## Required actions
a - Could you set down the part of the rusty-riders forum thread starting at "Not horribly crusty" and ending at "OldRider (Nov 22, 2013)"?
b - Which bicycle makes or models do posters in the rusty-riders forum thread name for their own bikes?
c - Answer these about the rusty-riders forum thread:
(i) What names did OldRider's daughter give the two bikes?
(ii) Where did snirt54 find the JC Higgins?
(iii) What did island schwinn's 46 win at a bike show?

## Document section
==========

# "Crusty, but Trusty"...Post your rusty riders please.....



## Larmo63 (Nov 22, 2013)

A '41 DX I bought a few weeks ago from Joel, now back on the road. What a fine riding bicycle...


----------



## island schwinn (Nov 22, 2013)

my 46 in radiant rust.my favorite rider,and it won best rust bucket at a bike show.


----------



## rollfaster (Nov 22, 2013)

*47 western flyer*

Not horribly crusty but still has some decent original paint.all original and happens to be one of my favorite riders.


----------



## OldRider (Nov 22, 2013)

If the CABE gives awards for rustiest riders of the year I might be in the running with my 36 Firestone and 36 CCM Ranger. My daughter has named them Rusted Glory and Faded Glory. The bikes are both smooth riders, I maintain them very well......I just have a thing for rust


----------



## Houndog (Nov 22, 2013)




----------



## snirt54 (Nov 22, 2013)

I found this JC Higgins in the rafters of a garage. In addition to the rust, it also has a hole in  the seat tube. I replaced a fender brace and the pedals to get it into rideable condition.


----------



## fordmike65 (Nov 22, 2013)

Hoping to find out how Trusty this Rusty heap is this weekend. Just need to bend up a laid-back seatpost & she should be finally be on the road.


----------



## Larmo63 (Nov 22, 2013)

Love it, keep 'em coming....!!!!


----------



## Nickinator (Nov 22, 2013)

Rides like a dream.


----------



## Lynotch (Nov 22, 2013)

I rarely ride it but when all's fails my phantom (old reliable) is always there for me.
I don't know why the photo keeps coming out upside down but you get the point...


----------



## Rusty2wheels (Nov 22, 2013)

Here is my crusty rider.


Sent from my iPhone using Tapatalk


----------



## jpromo (Nov 22, 2013)

I have two current projects that will dethrone this one, but for now, it is my crustiest. It is also the bike I've logged the most miles on...rusty, bare seat pan and all.


----------



## island schwinn (Nov 22, 2013)

Lynotch said:


> I rarely ride it but when all's fails my phantom (old reliable) is always there for me.
> I don't know why the photo keeps coming out upside down but you get the point...



it was killing my neck


----------



## 37fleetwood (Nov 22, 2013)

I'm really enjoying the way this one is settling into it's light patina that I'm actually thinking of not painting it, but helping it along a bit.


----------



## island schwinn (Nov 23, 2013)

==========

## Given entries
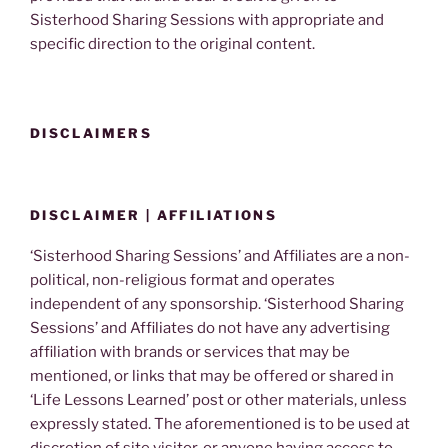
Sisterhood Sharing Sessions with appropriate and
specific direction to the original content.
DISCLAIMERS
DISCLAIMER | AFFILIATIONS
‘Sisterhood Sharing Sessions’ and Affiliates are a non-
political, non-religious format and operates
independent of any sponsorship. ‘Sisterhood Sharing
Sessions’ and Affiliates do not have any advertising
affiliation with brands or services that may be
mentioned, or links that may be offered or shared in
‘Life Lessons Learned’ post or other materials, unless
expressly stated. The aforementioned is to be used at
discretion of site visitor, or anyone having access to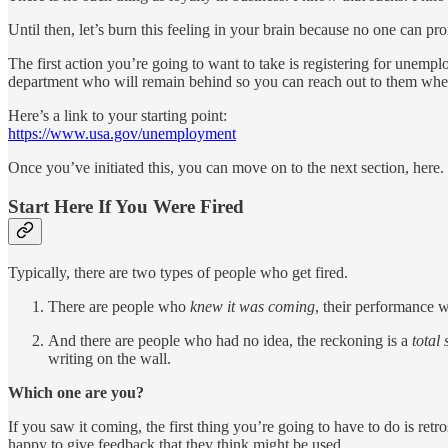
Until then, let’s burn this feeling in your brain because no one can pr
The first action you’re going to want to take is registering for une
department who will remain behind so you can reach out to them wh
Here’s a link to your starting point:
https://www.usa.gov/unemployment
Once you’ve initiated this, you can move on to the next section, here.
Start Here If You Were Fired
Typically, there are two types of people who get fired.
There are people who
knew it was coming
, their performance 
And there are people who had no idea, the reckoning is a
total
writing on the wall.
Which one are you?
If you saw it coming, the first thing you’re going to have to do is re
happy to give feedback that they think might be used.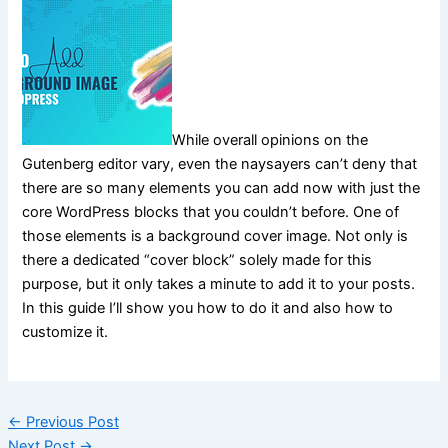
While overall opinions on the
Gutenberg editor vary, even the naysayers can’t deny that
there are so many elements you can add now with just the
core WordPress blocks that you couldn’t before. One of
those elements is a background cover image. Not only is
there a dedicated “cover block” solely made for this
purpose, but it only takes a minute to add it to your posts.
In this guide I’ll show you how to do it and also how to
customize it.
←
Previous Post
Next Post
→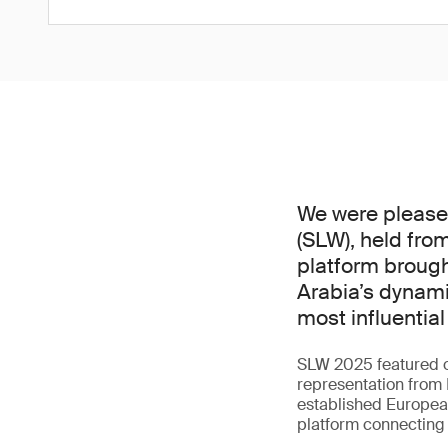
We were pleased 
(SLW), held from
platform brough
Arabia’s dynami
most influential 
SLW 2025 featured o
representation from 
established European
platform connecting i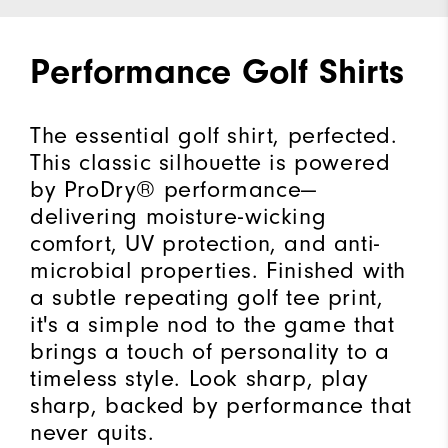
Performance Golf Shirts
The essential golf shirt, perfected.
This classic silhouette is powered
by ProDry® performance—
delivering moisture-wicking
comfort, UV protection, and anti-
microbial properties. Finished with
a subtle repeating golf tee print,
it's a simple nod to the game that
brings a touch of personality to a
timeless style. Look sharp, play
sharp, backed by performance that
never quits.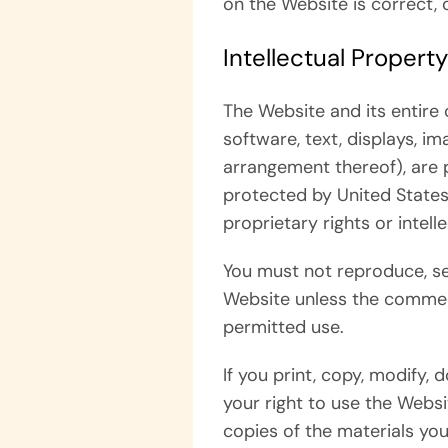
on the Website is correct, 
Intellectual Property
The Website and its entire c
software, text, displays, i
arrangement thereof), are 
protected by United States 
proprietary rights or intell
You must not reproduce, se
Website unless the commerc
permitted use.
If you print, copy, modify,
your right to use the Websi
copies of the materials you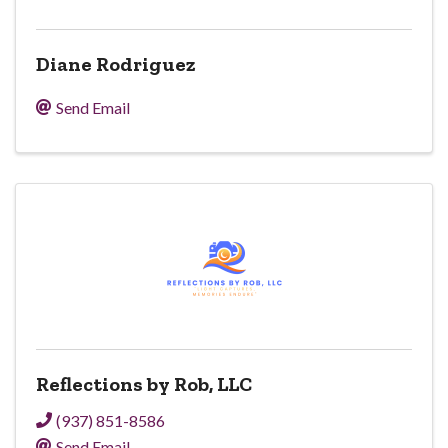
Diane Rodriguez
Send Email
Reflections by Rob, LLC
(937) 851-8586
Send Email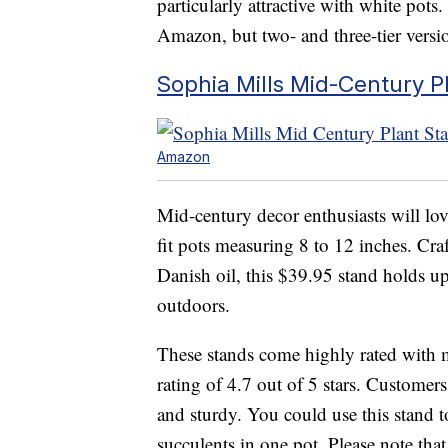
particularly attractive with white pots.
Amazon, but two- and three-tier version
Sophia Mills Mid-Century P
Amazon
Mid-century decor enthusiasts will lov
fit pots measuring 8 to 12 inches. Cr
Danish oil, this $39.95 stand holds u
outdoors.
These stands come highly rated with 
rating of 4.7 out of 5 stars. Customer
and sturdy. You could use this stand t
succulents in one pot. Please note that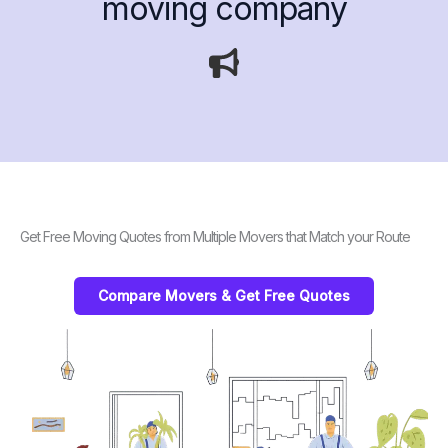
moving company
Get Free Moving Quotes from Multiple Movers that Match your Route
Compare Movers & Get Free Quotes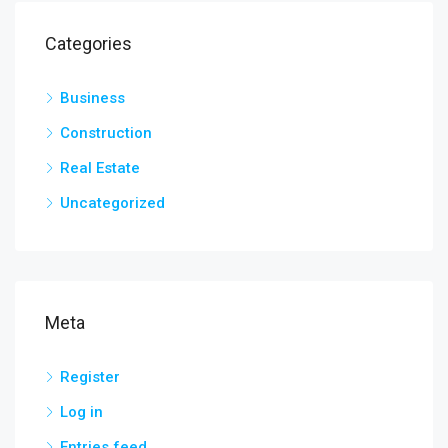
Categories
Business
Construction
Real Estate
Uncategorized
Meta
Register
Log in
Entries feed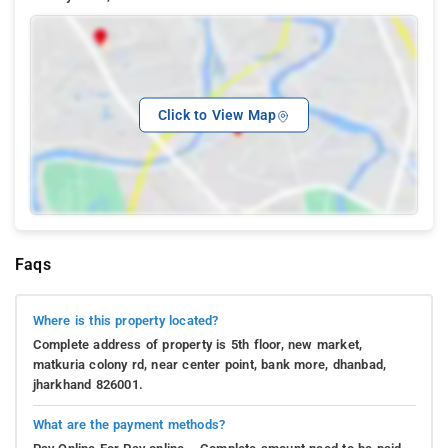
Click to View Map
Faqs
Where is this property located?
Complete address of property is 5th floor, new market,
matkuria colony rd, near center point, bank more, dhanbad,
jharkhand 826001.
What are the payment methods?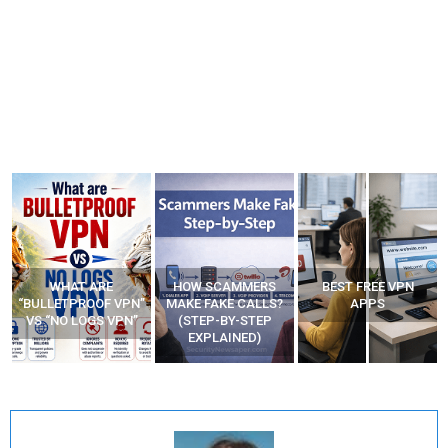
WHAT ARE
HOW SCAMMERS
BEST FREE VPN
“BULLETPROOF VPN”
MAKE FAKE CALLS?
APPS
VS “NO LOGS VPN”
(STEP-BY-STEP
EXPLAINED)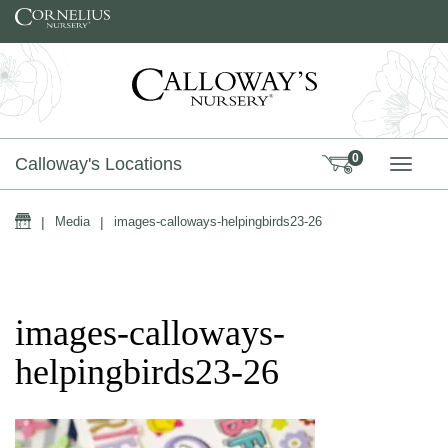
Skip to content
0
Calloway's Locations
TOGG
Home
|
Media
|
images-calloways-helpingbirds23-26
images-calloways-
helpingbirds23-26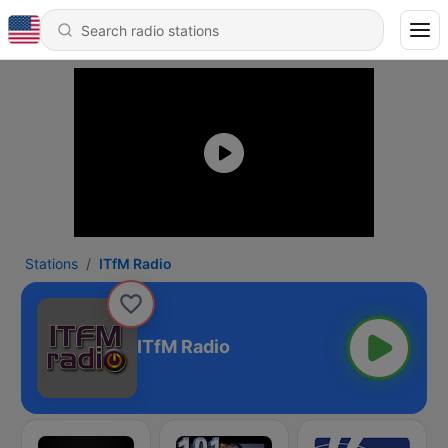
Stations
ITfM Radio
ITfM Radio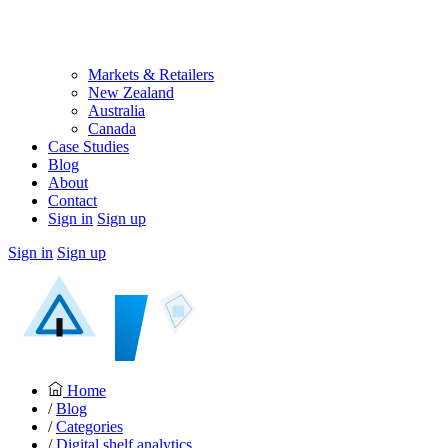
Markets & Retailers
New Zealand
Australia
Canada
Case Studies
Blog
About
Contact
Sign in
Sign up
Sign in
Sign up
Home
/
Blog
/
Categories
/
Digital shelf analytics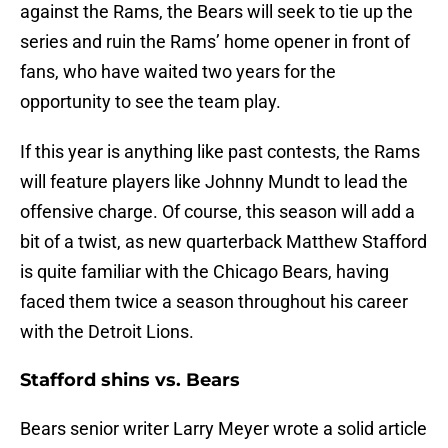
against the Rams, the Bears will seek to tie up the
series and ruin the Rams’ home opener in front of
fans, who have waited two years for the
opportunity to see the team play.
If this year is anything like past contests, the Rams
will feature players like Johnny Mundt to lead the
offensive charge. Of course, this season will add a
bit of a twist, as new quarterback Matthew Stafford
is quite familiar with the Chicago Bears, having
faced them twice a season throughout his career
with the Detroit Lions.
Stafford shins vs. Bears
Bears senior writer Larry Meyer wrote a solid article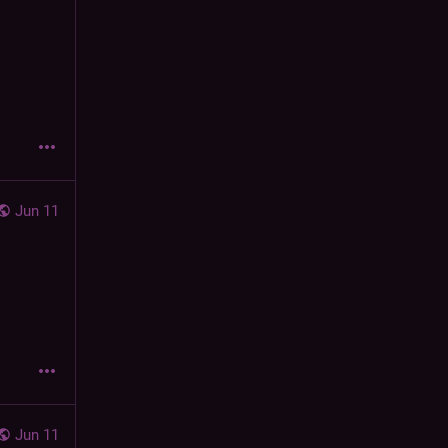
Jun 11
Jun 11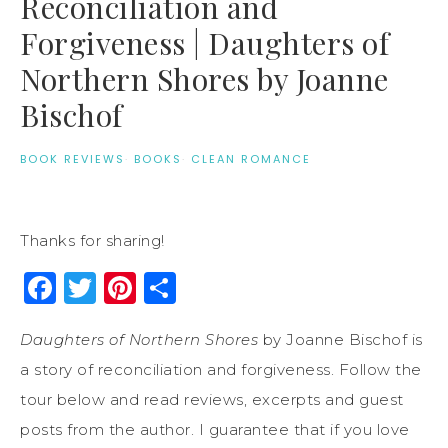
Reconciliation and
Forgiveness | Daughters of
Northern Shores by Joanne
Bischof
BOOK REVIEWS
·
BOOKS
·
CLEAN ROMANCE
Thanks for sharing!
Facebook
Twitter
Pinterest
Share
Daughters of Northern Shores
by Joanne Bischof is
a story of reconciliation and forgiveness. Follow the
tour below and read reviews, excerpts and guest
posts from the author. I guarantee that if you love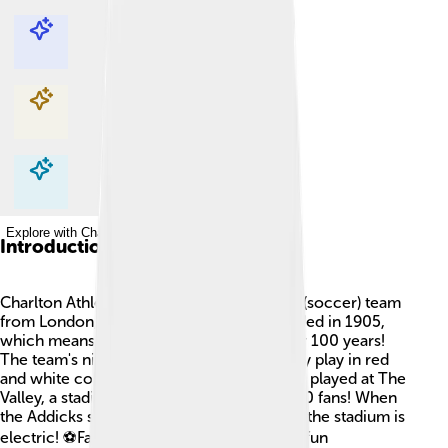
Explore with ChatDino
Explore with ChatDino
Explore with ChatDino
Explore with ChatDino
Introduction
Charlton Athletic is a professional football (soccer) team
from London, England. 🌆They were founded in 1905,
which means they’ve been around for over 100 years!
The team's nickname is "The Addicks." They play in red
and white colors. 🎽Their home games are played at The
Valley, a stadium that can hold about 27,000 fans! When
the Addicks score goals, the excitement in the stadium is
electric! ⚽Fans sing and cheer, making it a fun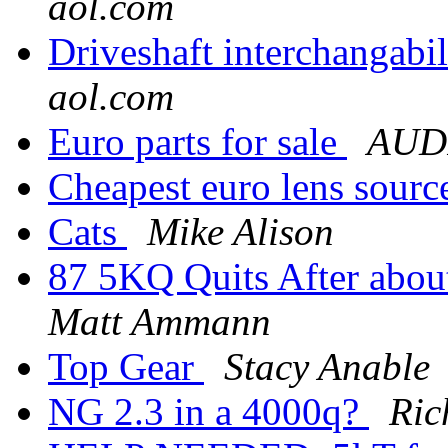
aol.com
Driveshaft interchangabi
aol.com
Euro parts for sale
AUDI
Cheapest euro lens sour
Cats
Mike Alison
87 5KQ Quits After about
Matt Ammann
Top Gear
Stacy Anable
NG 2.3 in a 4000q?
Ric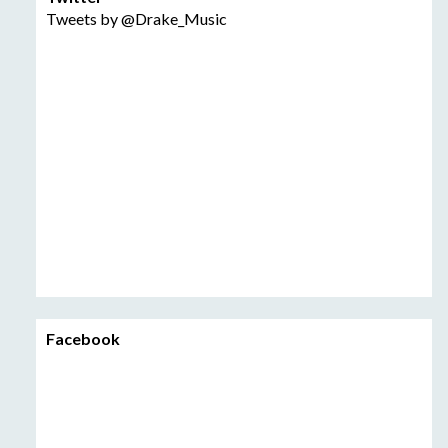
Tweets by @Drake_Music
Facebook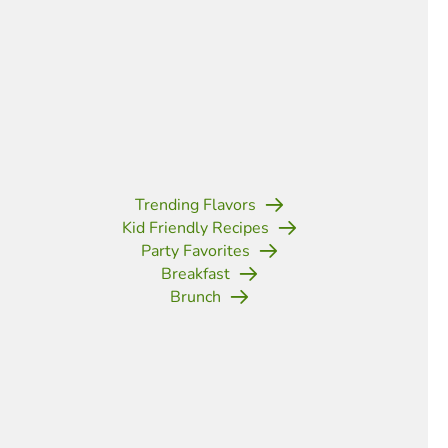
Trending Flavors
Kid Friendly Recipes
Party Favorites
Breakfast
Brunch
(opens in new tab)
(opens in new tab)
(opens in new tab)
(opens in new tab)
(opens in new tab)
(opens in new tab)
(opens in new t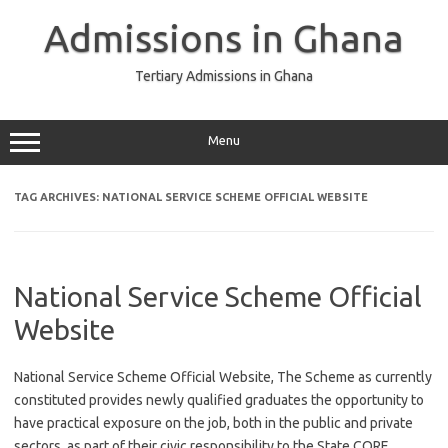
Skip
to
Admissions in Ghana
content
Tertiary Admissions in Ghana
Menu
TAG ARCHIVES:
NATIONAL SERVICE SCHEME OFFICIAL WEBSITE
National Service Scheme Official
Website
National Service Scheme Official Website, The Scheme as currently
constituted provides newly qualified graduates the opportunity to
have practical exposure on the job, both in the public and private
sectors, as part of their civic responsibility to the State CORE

==========

## Results by task
a -
Not horribly crusty but still has some decent original paint.all original and happens to be one of my favorite riders.


----------



## OldRider (Nov 22, 2013)

b -
'41 DX
47 Western Flyer
36 Firestone
36 CCM Ranger
JC Higgins
Phantom

c -
(i) Rusted Glory and Faded Glory
(ii) In the rafters of a garage
(iii) Best rust bucket